## ASSIGNMENT
Please repeat exactly the line containing "root of tail: (690, 370)" and each line after it in the records below, through the last.

## INFORMATION GIVEN
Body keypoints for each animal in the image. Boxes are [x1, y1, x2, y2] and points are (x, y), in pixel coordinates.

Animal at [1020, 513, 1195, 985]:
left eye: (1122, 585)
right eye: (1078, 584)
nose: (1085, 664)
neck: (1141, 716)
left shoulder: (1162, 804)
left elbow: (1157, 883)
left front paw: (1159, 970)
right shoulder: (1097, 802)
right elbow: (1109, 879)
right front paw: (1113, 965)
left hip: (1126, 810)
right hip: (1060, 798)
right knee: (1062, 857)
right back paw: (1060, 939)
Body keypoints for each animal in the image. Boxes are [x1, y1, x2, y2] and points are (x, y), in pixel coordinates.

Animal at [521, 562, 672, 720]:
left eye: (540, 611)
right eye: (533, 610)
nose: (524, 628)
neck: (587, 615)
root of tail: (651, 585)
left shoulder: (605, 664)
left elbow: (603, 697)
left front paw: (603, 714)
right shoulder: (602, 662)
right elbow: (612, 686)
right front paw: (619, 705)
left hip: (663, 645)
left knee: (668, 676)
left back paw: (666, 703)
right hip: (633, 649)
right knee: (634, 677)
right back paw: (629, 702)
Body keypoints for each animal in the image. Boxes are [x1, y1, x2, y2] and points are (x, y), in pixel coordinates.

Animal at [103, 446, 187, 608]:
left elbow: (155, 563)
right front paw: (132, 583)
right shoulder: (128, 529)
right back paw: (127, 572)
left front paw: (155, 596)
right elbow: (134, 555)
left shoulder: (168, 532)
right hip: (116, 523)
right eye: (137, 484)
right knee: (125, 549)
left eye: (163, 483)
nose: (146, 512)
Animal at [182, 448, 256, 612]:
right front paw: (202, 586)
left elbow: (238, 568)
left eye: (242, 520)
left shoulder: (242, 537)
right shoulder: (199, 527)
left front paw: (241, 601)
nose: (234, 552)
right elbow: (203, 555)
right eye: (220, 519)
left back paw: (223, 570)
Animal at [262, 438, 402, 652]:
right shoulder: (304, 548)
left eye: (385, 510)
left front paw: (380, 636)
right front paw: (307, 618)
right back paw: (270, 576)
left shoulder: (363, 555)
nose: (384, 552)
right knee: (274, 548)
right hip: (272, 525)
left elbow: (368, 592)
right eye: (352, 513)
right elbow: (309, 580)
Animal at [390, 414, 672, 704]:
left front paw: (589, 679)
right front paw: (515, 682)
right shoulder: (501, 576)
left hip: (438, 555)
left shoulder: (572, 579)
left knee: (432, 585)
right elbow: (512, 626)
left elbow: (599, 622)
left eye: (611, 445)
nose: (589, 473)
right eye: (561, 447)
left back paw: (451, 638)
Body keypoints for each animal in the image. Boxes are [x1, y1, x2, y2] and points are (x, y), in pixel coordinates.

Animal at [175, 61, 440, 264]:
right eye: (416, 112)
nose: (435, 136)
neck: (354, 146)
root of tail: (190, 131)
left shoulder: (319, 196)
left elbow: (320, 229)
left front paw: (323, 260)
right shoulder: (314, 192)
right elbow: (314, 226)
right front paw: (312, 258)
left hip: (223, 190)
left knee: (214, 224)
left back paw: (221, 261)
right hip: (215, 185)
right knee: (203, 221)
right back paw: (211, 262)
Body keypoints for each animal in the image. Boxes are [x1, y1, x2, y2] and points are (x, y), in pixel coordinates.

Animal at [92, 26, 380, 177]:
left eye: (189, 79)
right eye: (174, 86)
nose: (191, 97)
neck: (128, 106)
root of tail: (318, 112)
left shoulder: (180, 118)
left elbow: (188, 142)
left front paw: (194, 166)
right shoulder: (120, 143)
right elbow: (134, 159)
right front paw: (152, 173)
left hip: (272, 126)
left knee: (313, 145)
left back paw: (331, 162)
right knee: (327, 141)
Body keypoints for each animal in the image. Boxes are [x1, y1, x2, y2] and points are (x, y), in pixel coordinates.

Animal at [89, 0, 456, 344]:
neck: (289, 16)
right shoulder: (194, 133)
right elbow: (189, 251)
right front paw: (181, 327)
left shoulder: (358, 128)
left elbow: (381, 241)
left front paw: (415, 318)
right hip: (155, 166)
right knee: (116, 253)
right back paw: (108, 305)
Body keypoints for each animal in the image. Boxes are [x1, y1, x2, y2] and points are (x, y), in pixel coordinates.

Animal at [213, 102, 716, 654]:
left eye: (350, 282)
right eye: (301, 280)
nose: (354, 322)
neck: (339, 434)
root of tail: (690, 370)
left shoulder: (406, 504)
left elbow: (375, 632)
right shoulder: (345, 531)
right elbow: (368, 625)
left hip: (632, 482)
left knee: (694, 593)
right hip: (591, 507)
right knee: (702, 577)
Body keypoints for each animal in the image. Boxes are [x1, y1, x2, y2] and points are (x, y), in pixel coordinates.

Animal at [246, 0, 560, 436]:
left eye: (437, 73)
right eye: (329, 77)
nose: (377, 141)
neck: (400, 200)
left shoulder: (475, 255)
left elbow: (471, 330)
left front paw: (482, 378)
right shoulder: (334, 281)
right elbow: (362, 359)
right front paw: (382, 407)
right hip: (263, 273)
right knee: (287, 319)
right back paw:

## WRITTEN ANSWER
root of tail: (690, 370)
left shoulder: (406, 504)
left elbow: (375, 632)
right shoulder: (345, 531)
right elbow: (368, 625)
left hip: (632, 482)
left knee: (694, 593)
right hip: (591, 507)
right knee: (702, 577)
Body keypoints for each animal in the image. Boxes are [x1, y1, x2, y2] and points are (x, y), in pixel coordinates.

Animal at [246, 0, 560, 436]:
left eye: (437, 73)
right eye: (329, 77)
nose: (377, 141)
neck: (400, 200)
left shoulder: (475, 255)
left elbow: (471, 330)
left front paw: (482, 378)
right shoulder: (334, 281)
right elbow: (362, 359)
right front paw: (382, 407)
right hip: (263, 273)
right knee: (287, 319)
right back paw:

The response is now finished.